Forty percent of the highest Medicare-charging hospitals in the nation are in Florida and all are for-profit facilities, a report published in the Monday journal of Health Affairs shows.
The analysis found that 49 of the 50 top Medicare charges are for-profit facilities and half are owned by the for-profit hospital chain Community Health Systems. Twenty-eight percent of the hospitals are owned by the Hospital Corporation of America chain that Gov. Rick Scott founded.
Scott, through executive order, created a Commission on Healthcare and Hospital Funding to review the role of taxpayer funding for hospitals, insurers and healthcare providers. From the outset, though, the commission narrowed its focus to Medicaid and Low Income Pool funding.
It has not focused on other taxpayer-funded health care such as Medicare, Veterans Administration health care or even health care financed in Florida by the state employee health insurance.
Kaiser reported that in a statement Community Health Systems spokeswoman Tomi Galin said the hospitals provided more than $3.3 billion in charity care, discounts and other uncompensated care for patients in 2014, as well as “millions of dollars in taxes that help fund critically important services in every community where we operate.”

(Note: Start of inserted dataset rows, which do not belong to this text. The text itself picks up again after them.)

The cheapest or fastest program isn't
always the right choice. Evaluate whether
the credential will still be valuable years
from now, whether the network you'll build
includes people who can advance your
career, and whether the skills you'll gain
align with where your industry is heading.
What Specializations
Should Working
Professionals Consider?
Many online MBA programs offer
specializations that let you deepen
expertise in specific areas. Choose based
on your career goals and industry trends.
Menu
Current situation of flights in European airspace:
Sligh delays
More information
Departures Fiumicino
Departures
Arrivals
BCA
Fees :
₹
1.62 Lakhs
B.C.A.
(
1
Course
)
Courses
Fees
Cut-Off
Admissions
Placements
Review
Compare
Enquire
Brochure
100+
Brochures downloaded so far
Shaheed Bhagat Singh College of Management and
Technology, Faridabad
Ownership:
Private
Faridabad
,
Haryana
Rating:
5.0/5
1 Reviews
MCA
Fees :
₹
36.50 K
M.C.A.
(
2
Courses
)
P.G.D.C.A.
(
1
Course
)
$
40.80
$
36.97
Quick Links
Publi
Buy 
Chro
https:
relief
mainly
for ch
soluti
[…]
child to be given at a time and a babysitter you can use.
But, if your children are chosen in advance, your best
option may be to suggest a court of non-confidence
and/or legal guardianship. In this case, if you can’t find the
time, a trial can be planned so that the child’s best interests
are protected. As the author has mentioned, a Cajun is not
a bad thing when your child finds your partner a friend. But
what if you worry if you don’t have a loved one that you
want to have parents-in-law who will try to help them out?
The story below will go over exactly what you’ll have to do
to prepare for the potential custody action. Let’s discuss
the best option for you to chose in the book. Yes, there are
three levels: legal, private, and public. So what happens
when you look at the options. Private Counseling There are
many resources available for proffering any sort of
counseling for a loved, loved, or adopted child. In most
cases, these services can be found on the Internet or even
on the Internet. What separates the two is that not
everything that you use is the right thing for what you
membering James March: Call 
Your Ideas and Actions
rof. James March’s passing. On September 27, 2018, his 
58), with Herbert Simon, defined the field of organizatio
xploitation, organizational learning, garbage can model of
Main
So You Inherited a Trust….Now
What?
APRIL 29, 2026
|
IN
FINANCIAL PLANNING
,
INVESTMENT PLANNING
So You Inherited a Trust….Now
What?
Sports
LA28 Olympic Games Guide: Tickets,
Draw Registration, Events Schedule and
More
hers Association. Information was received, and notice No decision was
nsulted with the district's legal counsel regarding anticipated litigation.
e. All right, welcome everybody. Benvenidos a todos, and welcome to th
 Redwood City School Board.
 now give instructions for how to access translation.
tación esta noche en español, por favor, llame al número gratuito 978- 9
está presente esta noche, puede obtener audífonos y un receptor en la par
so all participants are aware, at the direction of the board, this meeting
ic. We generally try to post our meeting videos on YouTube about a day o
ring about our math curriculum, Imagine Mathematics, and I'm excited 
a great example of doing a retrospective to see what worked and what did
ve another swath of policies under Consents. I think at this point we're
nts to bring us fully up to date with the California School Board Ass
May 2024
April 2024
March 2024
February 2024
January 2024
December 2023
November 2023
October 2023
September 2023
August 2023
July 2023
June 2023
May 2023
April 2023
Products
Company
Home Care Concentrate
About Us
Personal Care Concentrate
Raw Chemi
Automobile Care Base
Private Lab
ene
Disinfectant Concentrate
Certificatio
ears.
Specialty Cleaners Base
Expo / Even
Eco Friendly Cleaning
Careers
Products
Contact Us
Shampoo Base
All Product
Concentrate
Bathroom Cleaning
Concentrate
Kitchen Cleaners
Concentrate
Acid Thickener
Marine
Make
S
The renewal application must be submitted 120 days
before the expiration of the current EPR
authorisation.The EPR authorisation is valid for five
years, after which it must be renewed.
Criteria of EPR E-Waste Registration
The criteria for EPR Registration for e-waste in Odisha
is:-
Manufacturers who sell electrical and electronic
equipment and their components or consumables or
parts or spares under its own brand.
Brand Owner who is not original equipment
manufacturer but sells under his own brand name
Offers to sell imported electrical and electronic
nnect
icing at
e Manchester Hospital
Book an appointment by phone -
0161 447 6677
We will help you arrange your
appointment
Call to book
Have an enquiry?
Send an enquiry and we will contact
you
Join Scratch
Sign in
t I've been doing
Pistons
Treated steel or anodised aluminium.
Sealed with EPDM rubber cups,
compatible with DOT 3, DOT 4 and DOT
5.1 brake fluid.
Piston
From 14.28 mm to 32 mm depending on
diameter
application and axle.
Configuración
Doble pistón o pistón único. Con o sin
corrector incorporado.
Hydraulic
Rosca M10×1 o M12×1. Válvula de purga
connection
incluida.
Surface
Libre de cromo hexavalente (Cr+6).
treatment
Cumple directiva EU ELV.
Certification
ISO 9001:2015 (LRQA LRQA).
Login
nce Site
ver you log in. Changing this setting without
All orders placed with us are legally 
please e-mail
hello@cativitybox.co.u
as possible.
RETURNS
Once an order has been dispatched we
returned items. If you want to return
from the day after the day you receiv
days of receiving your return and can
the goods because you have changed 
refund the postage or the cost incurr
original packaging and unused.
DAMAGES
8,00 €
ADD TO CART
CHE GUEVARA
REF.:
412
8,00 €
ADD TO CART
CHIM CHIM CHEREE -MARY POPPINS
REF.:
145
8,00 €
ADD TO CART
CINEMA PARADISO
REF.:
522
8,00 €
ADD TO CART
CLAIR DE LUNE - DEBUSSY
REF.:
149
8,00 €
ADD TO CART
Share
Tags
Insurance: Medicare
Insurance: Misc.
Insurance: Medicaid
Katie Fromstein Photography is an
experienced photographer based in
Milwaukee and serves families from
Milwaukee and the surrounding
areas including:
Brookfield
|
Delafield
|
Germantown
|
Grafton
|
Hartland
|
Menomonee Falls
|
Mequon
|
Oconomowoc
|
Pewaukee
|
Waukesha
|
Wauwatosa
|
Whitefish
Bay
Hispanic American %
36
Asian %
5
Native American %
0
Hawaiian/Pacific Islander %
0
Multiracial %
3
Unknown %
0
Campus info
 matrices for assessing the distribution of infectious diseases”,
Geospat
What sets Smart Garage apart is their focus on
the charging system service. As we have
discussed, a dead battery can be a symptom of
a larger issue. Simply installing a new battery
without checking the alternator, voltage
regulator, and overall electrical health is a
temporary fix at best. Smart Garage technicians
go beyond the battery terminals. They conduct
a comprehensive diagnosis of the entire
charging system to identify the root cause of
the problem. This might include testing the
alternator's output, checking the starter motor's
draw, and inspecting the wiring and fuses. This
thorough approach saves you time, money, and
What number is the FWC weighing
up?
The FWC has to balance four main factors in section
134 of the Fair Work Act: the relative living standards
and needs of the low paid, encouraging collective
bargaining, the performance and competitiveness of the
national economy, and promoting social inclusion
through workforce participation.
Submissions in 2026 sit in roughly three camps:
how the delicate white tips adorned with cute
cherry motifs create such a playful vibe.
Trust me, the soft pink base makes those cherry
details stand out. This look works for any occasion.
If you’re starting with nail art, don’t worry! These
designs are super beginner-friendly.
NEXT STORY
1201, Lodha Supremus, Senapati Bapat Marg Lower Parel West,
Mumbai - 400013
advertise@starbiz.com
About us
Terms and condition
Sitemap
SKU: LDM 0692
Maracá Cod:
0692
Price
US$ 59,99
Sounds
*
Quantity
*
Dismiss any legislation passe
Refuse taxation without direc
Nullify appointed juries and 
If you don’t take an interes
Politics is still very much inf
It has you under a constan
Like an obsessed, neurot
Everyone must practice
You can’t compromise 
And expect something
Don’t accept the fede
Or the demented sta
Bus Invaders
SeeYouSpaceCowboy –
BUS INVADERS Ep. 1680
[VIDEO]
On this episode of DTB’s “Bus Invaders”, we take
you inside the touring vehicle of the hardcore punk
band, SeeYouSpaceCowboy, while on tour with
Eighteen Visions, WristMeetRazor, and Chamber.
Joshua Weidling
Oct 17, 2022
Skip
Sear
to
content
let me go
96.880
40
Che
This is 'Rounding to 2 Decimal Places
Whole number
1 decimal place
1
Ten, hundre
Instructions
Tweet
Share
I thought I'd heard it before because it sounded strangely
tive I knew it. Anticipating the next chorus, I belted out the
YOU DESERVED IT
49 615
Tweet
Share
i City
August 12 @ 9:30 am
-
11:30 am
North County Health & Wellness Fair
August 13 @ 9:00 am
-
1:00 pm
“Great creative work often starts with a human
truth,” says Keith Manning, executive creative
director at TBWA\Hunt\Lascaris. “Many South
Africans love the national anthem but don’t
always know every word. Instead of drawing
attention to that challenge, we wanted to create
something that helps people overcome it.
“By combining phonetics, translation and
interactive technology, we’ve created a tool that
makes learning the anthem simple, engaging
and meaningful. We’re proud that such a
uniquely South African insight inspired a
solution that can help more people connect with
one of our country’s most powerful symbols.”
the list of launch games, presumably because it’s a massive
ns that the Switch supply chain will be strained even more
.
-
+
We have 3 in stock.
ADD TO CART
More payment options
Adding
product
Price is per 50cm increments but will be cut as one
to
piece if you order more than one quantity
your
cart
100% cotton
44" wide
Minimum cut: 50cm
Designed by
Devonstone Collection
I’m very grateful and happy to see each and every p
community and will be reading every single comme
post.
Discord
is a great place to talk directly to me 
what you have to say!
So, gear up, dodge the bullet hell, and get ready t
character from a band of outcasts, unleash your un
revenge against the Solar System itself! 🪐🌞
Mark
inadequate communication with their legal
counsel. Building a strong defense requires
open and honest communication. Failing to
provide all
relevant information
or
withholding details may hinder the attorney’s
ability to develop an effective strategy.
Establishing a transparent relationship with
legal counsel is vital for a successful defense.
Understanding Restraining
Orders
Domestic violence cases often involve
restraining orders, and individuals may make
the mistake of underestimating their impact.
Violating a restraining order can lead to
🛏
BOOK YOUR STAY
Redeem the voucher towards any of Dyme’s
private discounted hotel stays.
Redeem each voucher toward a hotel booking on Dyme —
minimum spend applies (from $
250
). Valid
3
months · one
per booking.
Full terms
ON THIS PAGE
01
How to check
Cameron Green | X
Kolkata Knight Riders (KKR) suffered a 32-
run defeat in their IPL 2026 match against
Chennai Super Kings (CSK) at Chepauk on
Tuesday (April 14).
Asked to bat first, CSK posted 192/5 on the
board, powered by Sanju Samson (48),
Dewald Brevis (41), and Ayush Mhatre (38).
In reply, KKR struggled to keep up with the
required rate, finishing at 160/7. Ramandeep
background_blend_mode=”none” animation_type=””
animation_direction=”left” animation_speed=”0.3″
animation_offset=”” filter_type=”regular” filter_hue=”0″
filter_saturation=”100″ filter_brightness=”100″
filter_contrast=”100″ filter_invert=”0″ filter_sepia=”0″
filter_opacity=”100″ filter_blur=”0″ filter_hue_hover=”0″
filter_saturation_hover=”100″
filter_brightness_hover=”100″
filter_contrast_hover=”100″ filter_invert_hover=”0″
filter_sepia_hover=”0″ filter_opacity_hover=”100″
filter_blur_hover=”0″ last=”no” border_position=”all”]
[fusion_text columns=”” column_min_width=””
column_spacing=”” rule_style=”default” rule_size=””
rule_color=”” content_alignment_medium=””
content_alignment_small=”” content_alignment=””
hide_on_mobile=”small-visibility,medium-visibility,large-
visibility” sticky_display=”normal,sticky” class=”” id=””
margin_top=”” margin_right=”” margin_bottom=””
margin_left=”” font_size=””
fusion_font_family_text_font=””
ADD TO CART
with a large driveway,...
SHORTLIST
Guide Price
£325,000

The charges examined by the study, Galin said, “are not relevant measures of what consumers, insurers or the government pay for services.” But they are what the uninsured could pay.
The study’s authors — assistant professor in accounting at Washington and Lee University Ge Bai and Gerard F. Anderson, professor in the Department of Health Policy and Management and the Department of International Health at the Johns Hopkins Bloomberg School of Public Health — reviewed 2012 Medicare cost reports for the analysis.
The costs reports showed that the highest charging facilities had a markup of about 10 times the Medicare allowable costs compared with a national average of 3.4 and a mode of 2.4. North Okaloosa Medical Center, part of the Community Health Systems chain, had the highest charges of all: 12.6 times Medicare’s rate, the Kaiser story notes.